§ Recorded data
....................
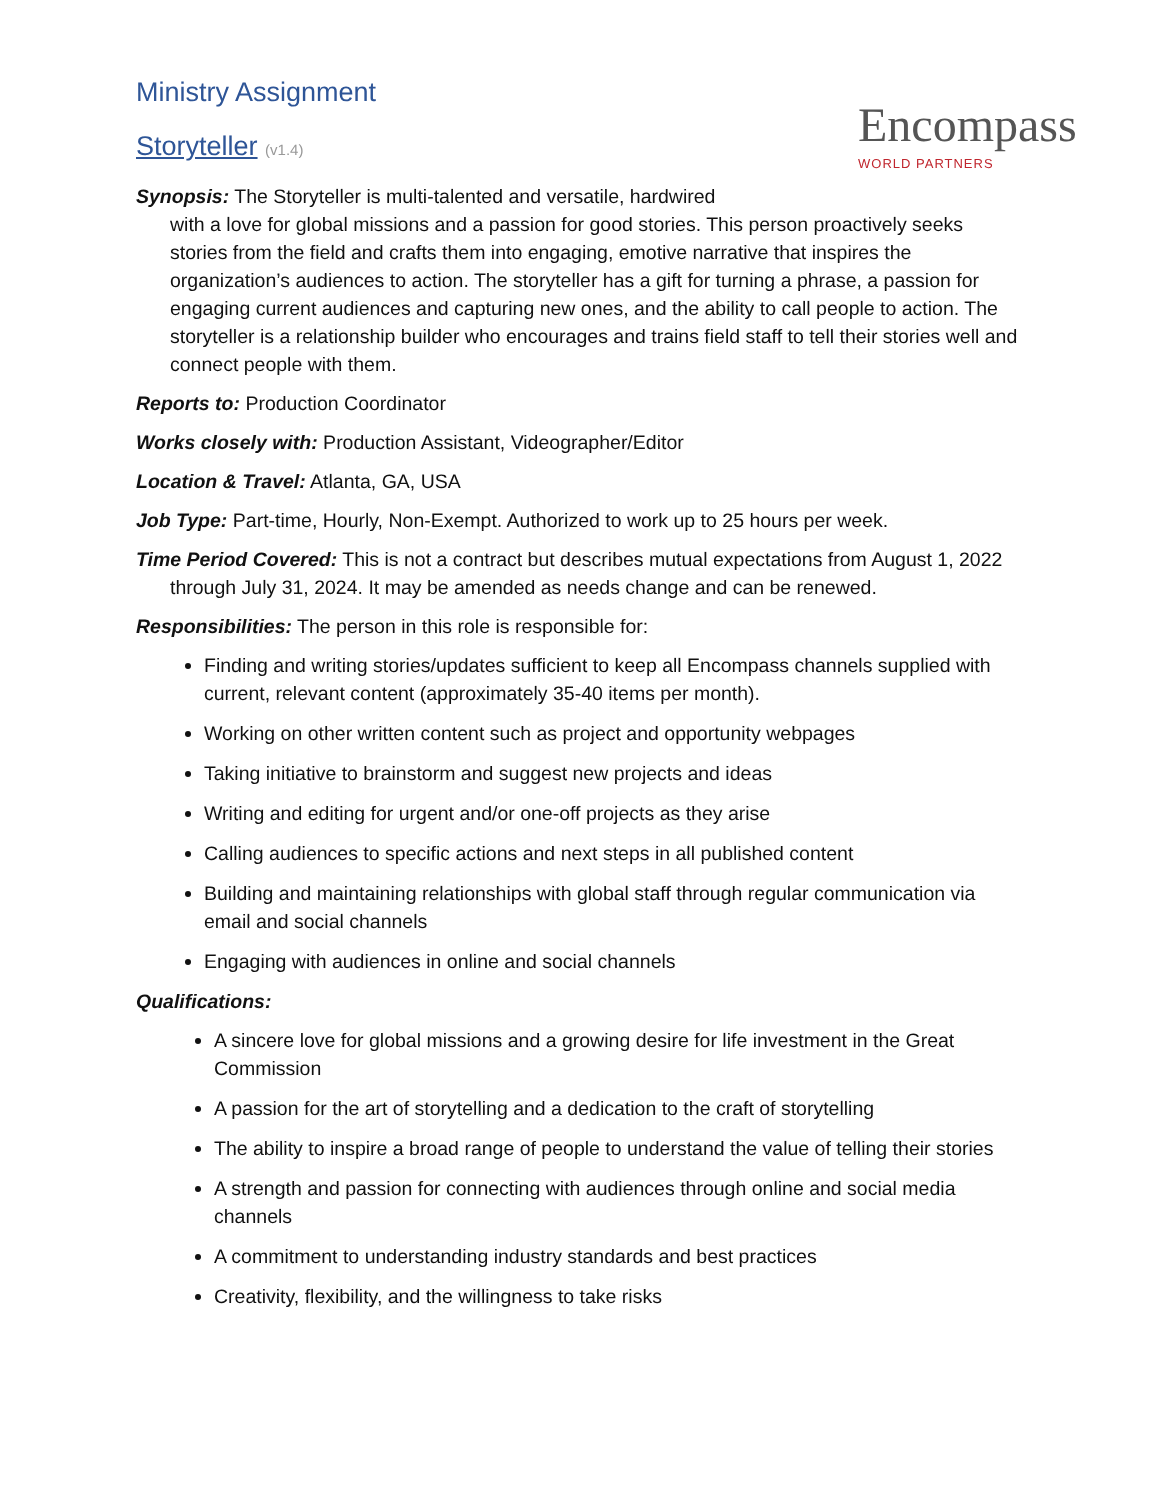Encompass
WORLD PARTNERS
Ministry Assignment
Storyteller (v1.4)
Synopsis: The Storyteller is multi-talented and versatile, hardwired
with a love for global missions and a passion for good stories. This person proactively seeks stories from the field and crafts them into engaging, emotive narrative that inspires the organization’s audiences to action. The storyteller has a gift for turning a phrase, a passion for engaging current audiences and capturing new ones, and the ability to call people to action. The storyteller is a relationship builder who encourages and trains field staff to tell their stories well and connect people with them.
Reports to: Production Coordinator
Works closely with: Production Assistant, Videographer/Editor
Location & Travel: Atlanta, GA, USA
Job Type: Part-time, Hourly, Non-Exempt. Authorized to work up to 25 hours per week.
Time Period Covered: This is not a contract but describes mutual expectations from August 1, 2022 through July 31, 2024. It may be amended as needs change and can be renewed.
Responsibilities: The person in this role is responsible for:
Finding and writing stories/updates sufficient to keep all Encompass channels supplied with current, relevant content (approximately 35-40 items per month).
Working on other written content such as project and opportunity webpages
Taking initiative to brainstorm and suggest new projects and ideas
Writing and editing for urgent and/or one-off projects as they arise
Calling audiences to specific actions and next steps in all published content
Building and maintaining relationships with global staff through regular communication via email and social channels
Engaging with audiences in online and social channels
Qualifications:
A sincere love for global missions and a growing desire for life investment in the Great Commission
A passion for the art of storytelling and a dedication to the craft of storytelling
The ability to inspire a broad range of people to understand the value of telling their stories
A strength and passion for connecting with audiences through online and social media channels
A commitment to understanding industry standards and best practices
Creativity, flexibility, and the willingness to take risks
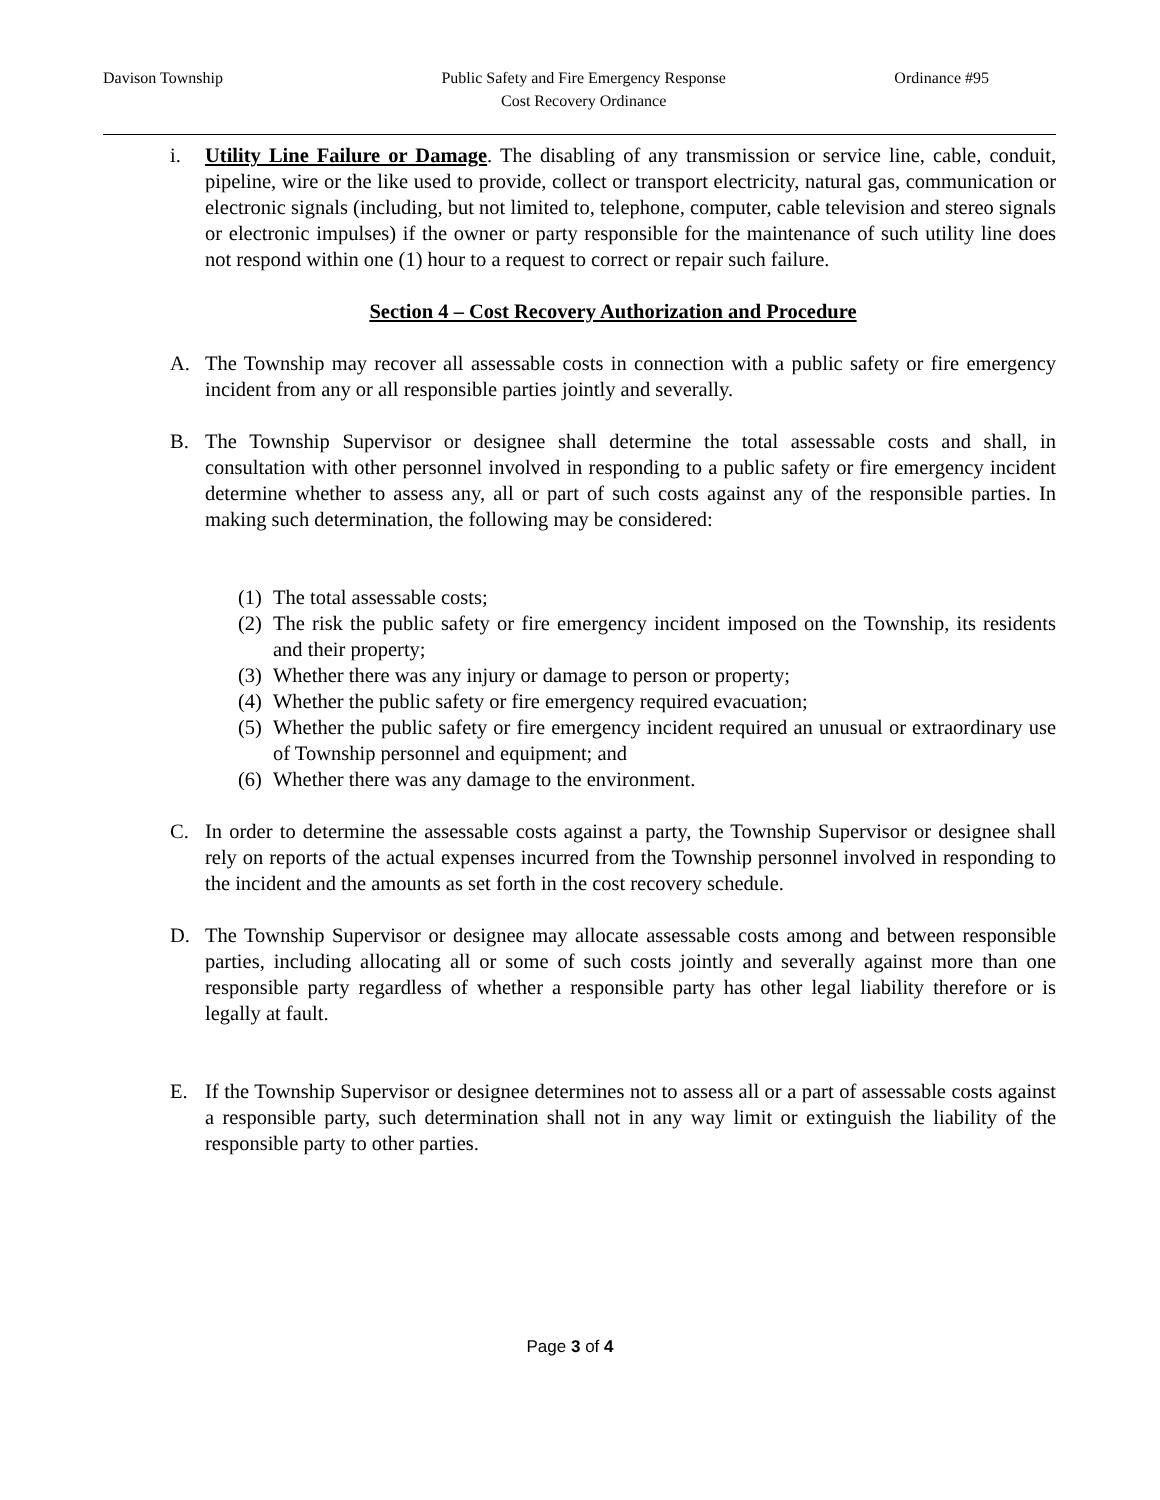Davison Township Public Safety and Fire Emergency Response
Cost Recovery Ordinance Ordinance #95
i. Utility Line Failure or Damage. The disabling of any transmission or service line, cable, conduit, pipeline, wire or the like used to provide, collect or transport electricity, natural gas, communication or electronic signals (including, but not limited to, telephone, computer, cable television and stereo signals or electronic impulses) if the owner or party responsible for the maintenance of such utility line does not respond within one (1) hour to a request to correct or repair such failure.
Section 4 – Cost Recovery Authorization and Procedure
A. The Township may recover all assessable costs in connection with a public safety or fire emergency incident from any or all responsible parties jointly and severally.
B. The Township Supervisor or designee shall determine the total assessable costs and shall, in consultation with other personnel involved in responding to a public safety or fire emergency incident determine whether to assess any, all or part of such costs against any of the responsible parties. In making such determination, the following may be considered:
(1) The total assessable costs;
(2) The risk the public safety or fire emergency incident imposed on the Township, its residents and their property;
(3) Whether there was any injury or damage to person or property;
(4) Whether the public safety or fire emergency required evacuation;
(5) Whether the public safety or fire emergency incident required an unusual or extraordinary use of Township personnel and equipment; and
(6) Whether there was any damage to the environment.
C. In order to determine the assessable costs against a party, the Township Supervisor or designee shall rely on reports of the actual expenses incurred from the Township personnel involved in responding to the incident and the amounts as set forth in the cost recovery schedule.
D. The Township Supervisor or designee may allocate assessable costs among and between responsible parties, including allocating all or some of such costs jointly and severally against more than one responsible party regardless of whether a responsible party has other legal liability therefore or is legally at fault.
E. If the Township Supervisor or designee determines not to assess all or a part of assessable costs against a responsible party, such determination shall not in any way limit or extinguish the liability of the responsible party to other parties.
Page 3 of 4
....................
§ TASK DIRECTIONS
Up to and including the line containing "Synopsis: The Storyteller", quote each line of the entries above from the very first, please, exactly and without images.

§ WRITTEN RESPONSE
Encompass
WORLD PARTNERS
Ministry Assignment
Storyteller (v1.4)
Synopsis: The Storyteller is multi-talented and versatile, hardwired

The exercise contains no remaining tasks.